Segment Start: Input records

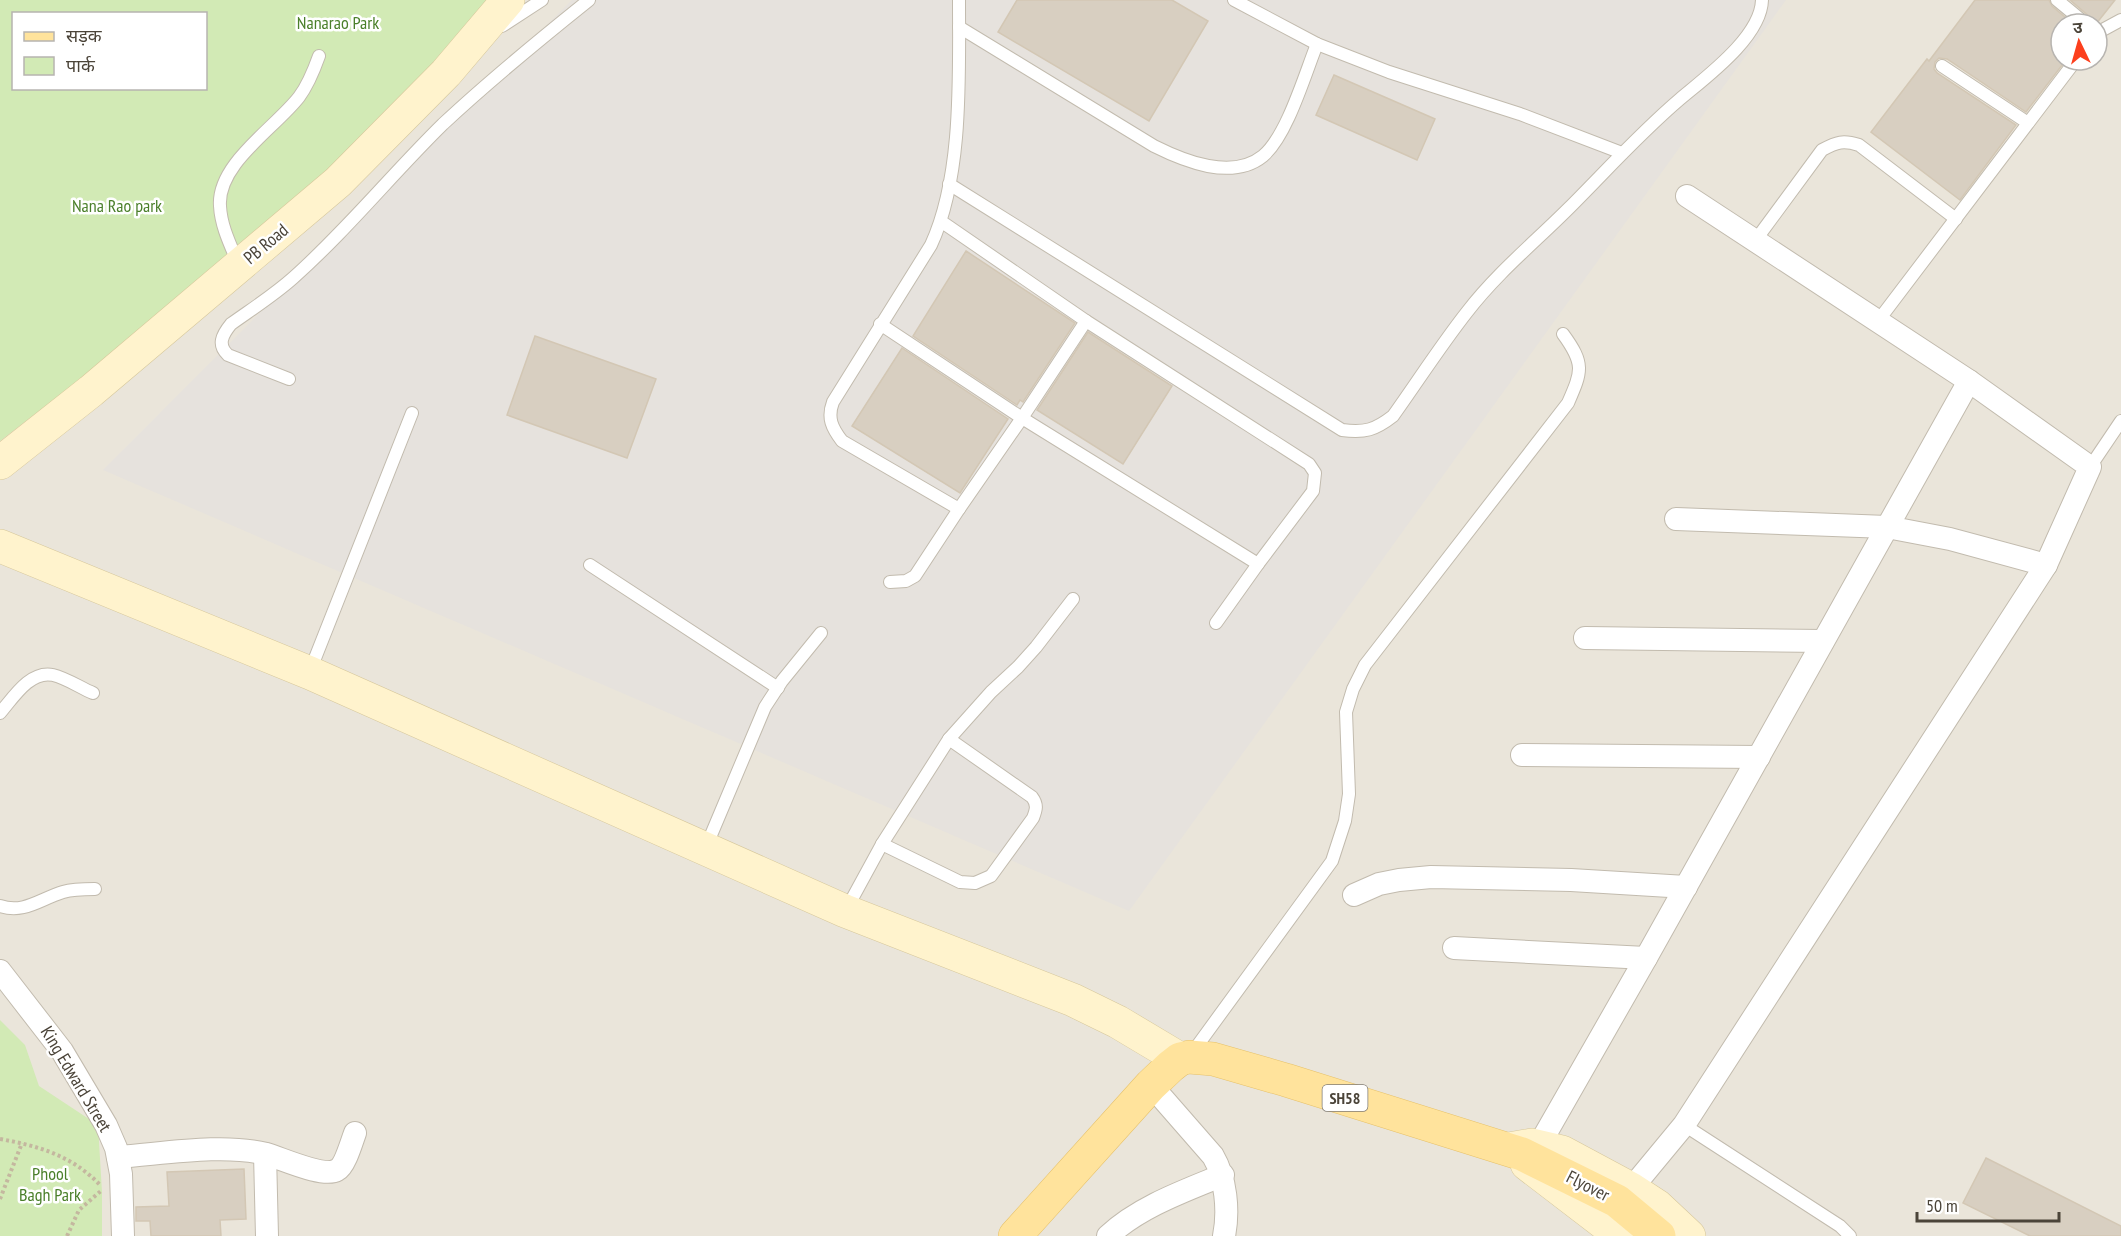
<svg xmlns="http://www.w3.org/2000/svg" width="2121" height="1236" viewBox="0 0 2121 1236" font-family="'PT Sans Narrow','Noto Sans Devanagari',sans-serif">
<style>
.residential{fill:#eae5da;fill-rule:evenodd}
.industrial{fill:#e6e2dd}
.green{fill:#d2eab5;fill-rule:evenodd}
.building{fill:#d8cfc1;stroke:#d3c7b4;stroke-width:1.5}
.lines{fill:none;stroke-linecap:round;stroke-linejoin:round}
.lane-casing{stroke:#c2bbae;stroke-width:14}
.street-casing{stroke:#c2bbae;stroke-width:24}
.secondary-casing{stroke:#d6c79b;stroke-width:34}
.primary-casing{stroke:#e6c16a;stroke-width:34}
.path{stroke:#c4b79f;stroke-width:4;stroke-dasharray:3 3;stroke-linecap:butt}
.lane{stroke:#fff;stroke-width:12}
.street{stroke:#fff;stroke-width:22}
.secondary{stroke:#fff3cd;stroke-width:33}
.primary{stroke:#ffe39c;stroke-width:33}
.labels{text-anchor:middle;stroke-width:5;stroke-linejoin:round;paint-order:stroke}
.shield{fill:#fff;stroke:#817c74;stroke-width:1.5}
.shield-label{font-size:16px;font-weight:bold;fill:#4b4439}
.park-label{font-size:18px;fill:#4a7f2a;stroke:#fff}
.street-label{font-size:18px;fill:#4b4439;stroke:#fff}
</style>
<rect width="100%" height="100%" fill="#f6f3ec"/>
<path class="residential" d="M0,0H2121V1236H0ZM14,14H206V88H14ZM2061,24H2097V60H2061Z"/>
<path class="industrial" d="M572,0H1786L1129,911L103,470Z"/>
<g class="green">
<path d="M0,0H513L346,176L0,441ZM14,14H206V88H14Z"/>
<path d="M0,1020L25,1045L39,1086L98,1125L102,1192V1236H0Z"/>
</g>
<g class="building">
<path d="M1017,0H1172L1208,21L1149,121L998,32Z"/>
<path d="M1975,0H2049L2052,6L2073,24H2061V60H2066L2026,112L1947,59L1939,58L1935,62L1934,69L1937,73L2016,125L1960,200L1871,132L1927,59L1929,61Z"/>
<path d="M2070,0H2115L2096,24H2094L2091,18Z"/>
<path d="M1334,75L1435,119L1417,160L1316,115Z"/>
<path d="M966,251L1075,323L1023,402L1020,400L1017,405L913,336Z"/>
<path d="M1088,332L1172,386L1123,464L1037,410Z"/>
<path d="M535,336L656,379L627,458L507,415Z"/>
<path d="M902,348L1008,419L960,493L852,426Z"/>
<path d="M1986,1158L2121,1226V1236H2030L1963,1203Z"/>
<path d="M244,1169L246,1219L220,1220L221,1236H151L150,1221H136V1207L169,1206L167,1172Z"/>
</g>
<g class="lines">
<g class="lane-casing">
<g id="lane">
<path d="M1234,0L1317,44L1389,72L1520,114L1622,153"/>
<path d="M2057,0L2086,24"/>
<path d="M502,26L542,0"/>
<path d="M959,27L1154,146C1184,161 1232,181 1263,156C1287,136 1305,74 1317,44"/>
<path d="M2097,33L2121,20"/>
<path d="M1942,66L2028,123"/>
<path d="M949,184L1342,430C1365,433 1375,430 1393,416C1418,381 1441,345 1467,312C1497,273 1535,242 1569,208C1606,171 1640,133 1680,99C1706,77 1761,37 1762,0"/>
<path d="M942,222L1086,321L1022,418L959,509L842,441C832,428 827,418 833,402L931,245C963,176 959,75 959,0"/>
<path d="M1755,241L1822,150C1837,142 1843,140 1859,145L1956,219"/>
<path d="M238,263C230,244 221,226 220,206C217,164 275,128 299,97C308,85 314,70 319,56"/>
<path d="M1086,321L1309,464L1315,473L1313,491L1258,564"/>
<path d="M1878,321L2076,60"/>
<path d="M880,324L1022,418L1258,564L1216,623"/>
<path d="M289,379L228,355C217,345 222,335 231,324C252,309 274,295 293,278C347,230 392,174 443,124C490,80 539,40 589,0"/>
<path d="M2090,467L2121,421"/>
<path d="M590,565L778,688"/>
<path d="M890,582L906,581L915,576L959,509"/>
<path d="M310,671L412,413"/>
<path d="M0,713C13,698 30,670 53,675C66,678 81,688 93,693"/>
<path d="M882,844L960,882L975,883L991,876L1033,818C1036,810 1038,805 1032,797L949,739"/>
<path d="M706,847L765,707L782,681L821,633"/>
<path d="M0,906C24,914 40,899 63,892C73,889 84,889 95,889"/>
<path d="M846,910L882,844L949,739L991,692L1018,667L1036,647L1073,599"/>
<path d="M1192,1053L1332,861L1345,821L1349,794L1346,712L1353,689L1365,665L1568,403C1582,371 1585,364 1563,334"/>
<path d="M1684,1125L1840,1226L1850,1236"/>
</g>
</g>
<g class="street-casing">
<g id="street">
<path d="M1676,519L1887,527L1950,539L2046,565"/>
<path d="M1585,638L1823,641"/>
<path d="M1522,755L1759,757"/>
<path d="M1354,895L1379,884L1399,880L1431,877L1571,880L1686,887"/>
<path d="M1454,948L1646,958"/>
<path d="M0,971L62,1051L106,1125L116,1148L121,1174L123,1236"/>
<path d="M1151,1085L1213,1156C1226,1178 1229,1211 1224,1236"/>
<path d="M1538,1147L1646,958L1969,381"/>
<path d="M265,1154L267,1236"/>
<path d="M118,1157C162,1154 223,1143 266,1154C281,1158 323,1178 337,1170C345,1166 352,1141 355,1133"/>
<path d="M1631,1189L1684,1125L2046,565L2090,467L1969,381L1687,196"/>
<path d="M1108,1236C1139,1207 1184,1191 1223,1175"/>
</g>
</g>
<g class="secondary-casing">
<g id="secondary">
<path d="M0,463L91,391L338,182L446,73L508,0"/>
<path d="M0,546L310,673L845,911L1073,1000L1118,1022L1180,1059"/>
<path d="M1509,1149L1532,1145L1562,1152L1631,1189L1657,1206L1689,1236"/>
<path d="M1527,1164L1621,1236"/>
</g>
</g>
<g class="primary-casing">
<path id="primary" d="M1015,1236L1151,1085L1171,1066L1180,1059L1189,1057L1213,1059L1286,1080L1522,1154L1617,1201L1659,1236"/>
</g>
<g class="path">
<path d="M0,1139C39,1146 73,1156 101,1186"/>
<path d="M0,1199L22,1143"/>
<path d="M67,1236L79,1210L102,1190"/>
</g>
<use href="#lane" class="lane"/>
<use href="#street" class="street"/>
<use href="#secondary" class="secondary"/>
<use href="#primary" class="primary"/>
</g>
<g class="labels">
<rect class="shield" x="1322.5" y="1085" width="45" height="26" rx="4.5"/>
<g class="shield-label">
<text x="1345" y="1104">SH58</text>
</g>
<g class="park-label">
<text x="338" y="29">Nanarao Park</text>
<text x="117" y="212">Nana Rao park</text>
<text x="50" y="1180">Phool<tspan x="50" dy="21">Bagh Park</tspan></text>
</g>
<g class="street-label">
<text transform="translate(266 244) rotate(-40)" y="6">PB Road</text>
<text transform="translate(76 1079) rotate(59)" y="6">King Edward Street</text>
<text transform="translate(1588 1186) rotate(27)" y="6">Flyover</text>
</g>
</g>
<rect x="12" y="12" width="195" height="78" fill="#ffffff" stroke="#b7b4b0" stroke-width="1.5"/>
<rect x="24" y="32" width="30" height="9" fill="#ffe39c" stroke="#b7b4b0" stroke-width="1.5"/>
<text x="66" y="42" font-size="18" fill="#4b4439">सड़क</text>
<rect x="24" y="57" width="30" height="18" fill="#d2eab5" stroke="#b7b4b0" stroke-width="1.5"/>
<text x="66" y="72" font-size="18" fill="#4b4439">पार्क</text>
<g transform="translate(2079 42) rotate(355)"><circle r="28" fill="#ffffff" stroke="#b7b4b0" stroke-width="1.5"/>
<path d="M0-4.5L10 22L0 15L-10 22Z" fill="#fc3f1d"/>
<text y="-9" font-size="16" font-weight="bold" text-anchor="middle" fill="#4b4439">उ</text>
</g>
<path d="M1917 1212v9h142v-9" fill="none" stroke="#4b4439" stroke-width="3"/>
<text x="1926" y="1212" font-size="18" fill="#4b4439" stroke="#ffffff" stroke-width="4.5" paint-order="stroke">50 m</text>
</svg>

Segment End: Input records

Assignment — List the lines of the material in which the word "evenodd" occurs.

Response to this exercise —
.residential{fill:#eae5da;fill-rule:evenodd}
.green{fill:#d2eab5;fill-rule:evenodd}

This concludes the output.